A Divina Liturgia – o mistério cristão

Pergunta: Concordarias que a Liturgia revela o que a Ortodoxia realmente é?

Resposta: Sim, claro, a Liturgia é a revelação central do mistério Cristão, e, de certa forma, nela, toda a Ortodoxia é contida, lembrada, e dada para a nossa experiência viva.

Todos os Ícones, as vestes, as velas, o canto… tudo em harmonia e unidade serve para divulgar apenas uma coisa: O homem é feito para Deus e encontra a sua identidade, realização e perfeição nele.

A Divina Liturgia – a natureza da nossa adoração

Pergunta: Porque é que os Cristãos Ortodoxos participam na Divina Liturgia e em outros serviços religiosos da Igreja? Qual é o propósito de tais serviços? É o propósito que tal participação “sentir/receber algo” ou é uma oferta?
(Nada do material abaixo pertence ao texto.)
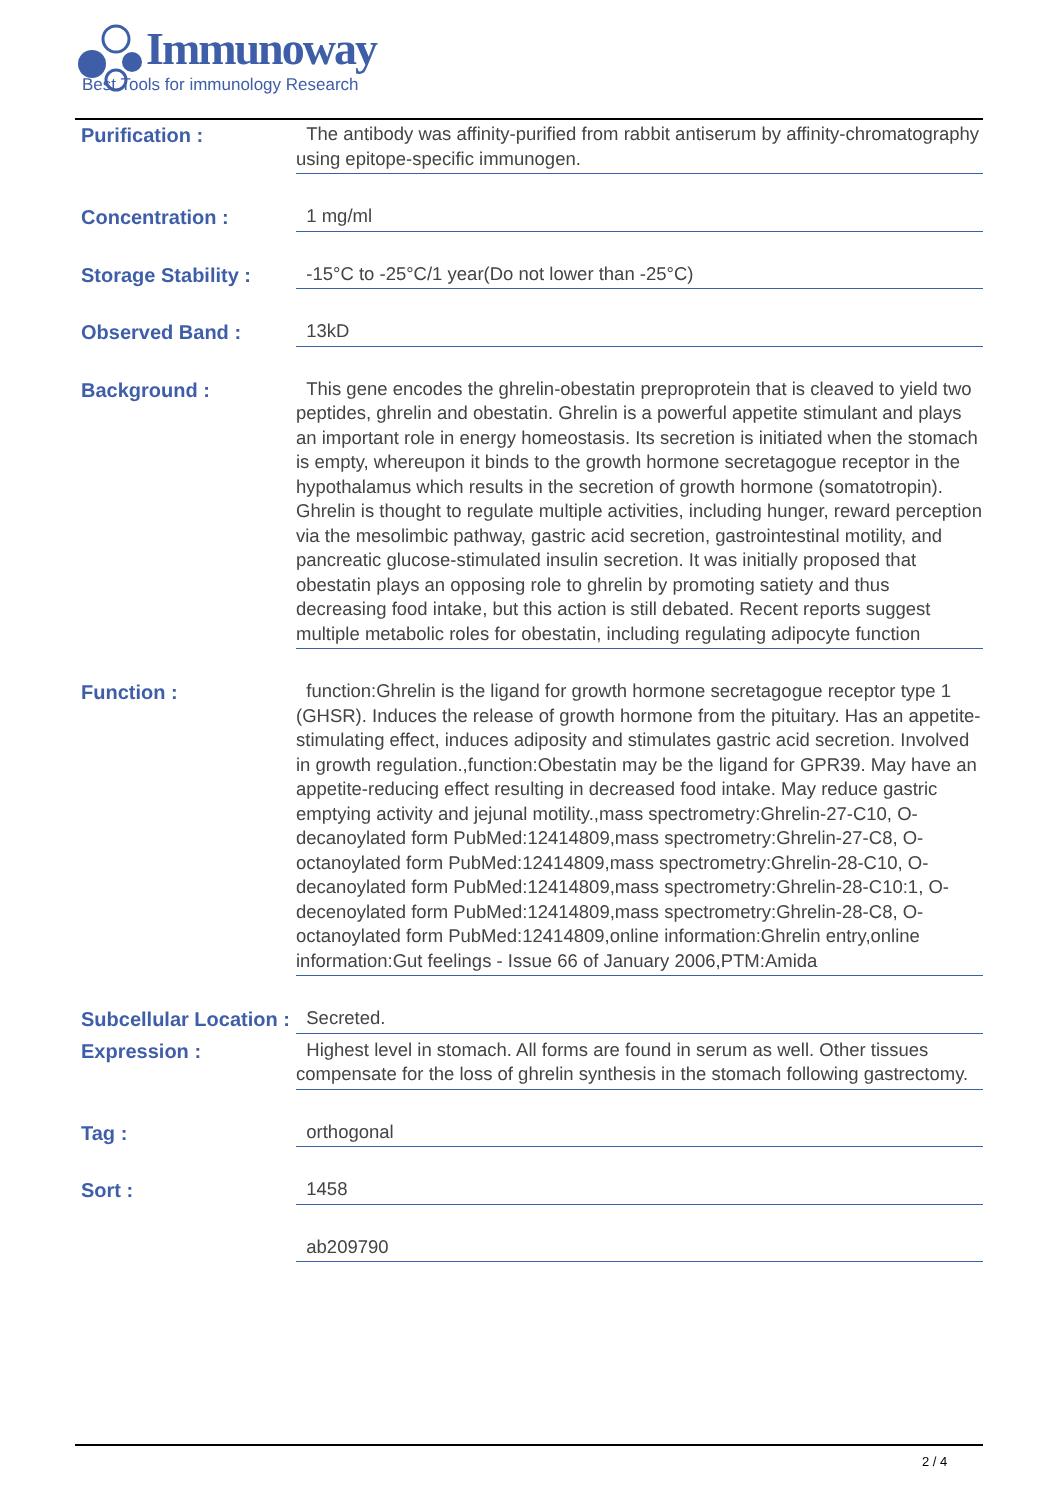Immunoway
Best Tools for immunology Research
Purification :
The antibody was affinity-purified from rabbit antiserum by affinity-chromatography using epitope-specific immunogen.
Concentration :
1 mg/ml
Storage Stability :
-15°C to -25°C/1 year(Do not lower than -25°C)
Observed Band :
13kD
Background :
This gene encodes the ghrelin-obestatin preproprotein that is cleaved to yield two peptides, ghrelin and obestatin. Ghrelin is a powerful appetite stimulant and plays an important role in energy homeostasis. Its secretion is initiated when the stomach is empty, whereupon it binds to the growth hormone secretagogue receptor in the hypothalamus which results in the secretion of growth hormone (somatotropin). Ghrelin is thought to regulate multiple activities, including hunger, reward perception via the mesolimbic pathway, gastric acid secretion, gastrointestinal motility, and pancreatic glucose-stimulated insulin secretion. It was initially proposed that obestatin plays an opposing role to ghrelin by promoting satiety and thus decreasing food intake, but this action is still debated. Recent reports suggest multiple metabolic roles for obestatin, including regulating adipocyte function
Function :
function:Ghrelin is the ligand for growth hormone secretagogue receptor type 1 (GHSR). Induces the release of growth hormone from the pituitary. Has an appetite-stimulating effect, induces adiposity and stimulates gastric acid secretion. Involved in growth regulation.,function:Obestatin may be the ligand for GPR39. May have an appetite-reducing effect resulting in decreased food intake. May reduce gastric emptying activity and jejunal motility.,mass spectrometry:Ghrelin-27-C10, O-decanoylated form PubMed:12414809,mass spectrometry:Ghrelin-27-C8, O-octanoylated form PubMed:12414809,mass spectrometry:Ghrelin-28-C10, O-decanoylated form PubMed:12414809,mass spectrometry:Ghrelin-28-C10:1, O-decenoylated form PubMed:12414809,mass spectrometry:Ghrelin-28-C8, O-octanoylated form PubMed:12414809,online information:Ghrelin entry,online information:Gut feelings - Issue 66 of January 2006,PTM:Amida
Subcellular Location :
Secreted.
Expression :
Highest level in stomach. All forms are found in serum as well. Other tissues compensate for the loss of ghrelin synthesis in the stomach following gastrectomy.
Tag :
orthogonal
Sort :
1458
ab209790
2 / 4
Foi-me dito que nós vamos á Igreja para nos identificarmos e ajudarmos a preservar a nossa herança Étnica e Histórica, bem como tradições. É isto correto?

Respostas:

Você Escreve: Porque é que os Cristãos Ortodoxos participam na Divina Liturgia e outros serviços religiosos?

Resposta: Nós fazemo-lo para adorar Deus, para entrar em união com ele e com o seu povo através da Eucaristia e outros Mistérios, ou Sacramentos, e para receber força enquanto continuamos no caminho da salvação e da “vida do mundo vindouro.”
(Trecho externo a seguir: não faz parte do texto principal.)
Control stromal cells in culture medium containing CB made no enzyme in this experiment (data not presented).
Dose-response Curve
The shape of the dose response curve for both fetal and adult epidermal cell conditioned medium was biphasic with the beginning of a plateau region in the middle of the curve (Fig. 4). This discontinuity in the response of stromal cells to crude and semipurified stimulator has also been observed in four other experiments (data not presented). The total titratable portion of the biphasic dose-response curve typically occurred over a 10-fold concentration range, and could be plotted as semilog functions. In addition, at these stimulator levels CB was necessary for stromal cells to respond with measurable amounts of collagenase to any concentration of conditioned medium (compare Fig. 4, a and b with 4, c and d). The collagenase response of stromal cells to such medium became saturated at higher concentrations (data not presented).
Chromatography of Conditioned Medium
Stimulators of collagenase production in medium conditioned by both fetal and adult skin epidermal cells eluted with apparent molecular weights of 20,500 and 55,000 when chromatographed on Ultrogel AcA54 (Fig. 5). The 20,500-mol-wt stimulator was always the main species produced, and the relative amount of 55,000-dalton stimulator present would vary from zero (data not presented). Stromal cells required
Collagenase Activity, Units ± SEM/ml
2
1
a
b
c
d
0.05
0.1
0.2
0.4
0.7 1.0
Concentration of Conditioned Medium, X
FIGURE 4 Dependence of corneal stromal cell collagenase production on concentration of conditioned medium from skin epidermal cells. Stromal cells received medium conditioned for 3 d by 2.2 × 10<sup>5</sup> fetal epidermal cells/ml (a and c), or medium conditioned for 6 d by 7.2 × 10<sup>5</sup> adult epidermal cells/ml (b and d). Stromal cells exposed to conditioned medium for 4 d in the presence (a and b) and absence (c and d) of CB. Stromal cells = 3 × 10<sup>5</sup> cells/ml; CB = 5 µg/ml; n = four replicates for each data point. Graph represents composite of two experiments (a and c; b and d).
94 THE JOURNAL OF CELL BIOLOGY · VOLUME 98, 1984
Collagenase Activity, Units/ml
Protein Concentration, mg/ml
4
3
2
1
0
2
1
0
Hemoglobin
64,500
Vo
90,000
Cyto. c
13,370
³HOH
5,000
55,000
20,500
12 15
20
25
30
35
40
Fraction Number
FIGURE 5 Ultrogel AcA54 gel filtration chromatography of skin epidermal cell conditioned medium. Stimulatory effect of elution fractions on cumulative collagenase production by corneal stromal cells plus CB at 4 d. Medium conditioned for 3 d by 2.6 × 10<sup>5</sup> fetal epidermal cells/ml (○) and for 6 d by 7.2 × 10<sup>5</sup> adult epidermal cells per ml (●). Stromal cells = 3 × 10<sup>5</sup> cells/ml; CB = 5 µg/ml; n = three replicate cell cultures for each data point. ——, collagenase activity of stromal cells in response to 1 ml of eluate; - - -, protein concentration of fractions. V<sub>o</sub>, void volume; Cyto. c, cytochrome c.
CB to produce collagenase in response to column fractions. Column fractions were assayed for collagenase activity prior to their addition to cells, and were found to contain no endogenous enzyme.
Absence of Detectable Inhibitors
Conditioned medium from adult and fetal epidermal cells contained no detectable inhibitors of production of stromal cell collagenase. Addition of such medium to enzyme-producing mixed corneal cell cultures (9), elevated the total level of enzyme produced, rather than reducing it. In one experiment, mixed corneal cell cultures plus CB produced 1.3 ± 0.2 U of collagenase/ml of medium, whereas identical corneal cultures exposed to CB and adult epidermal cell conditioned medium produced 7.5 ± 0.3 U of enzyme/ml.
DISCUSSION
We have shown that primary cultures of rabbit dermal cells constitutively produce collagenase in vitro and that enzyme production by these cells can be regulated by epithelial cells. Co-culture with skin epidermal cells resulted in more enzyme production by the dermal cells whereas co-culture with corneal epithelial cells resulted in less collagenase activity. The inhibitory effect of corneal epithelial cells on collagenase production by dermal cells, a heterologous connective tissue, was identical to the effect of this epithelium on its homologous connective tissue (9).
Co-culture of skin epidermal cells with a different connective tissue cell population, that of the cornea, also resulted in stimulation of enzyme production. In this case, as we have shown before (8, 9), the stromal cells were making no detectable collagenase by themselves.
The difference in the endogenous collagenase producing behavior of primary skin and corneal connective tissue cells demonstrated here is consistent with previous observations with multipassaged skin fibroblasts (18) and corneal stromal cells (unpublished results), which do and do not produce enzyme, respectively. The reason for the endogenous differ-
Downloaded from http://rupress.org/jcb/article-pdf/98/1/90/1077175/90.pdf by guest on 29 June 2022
Michael Bressem – Por que tantos rituais?

Em resumo, a adoração ortodoxa é ritualística porque:

(1) Deus deseja que nossos ofícios sejam ordenados como um reflexo de Si mesmo;

(2) Nosso Senhor deseja determinar um padrão de adoração para manter a unidade e evitar as divisões;

(3) Os ofícios fazem com que nos disciplinemos a prestar atenção, lembrar e participar, para que nos aperfeiçoemos na fé;

(4) A adoração é feita para ser trabalhosa, exigindo o melhor de nós para honrar a Deus.
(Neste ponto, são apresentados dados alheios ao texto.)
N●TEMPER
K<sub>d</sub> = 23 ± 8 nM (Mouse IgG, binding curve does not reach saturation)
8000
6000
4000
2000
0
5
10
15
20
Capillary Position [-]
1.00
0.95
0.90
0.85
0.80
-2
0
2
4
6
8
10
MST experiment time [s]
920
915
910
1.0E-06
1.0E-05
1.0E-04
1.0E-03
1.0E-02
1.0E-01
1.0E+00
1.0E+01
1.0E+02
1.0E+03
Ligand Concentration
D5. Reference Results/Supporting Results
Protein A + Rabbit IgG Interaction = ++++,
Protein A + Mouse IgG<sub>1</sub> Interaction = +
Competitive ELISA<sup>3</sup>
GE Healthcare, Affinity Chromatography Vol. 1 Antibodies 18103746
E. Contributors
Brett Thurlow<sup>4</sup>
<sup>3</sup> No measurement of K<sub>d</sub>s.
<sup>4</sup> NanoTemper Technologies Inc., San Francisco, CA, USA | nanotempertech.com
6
Se compararmos aos cultos da maioria das igrejas protestantes e pós-Vaticano II das igrejas Católico-Romanas, o culto da Igreja Ortodoxa parecerá excessivamente formal, complicado e rígido nas suas rúbricas. Por que existem tantos rituais na Igreja Ortodoxa? Por que não há mais espontaneidade, criatividade e liberdade de expressão? Por que o ofício ortodoxo do Domingo – a Divina Liturgia – é essencialmente o mesmo semana após semana, ano após anos, por mais de mil e quinhentos anos? A maioria dos fiéis ortodoxos responderiam “Porque é a nossa Tradição”. Entretanto, entendemos porque é que a nossa Tradição é essa e por que os rituais são tão importantes para a nossa Fé Cristã?

Protopresbítero Alexander Schmemann – EUCARISTIA

A Eucaristia é a Igreja que entra na alegria de Seu Mestre. Entrar nesta alegria e ser dela testemunho neste mundo é, na verdade, o próprio apelo dirigido à Igreja, sua leitourgia essencial, o sacramento pelo qual “ela torna-se o quê realmente é”.

A melhor maneira de compreender a Liturgia eucarística é olhá-la como uma estrada ou uma procissão. É a estrada onde a Igreja entra na dimensão do Reino. Empregamos esta palavra “dimensão” porque parece ser a melhor para indicar a maneira de nossa entrada sacramenta na vida ressuscitada de Cristo.

Nossa entrada na presença de Cristo é uma entrada numa quarta dimensão que nos permite pressentir a realidade última da vida. Não é uma evasão do mundo. Antes a chegada ao ponto privilegiado de onde nossa vista pode se imergir mais profundamente na realidade do mundo.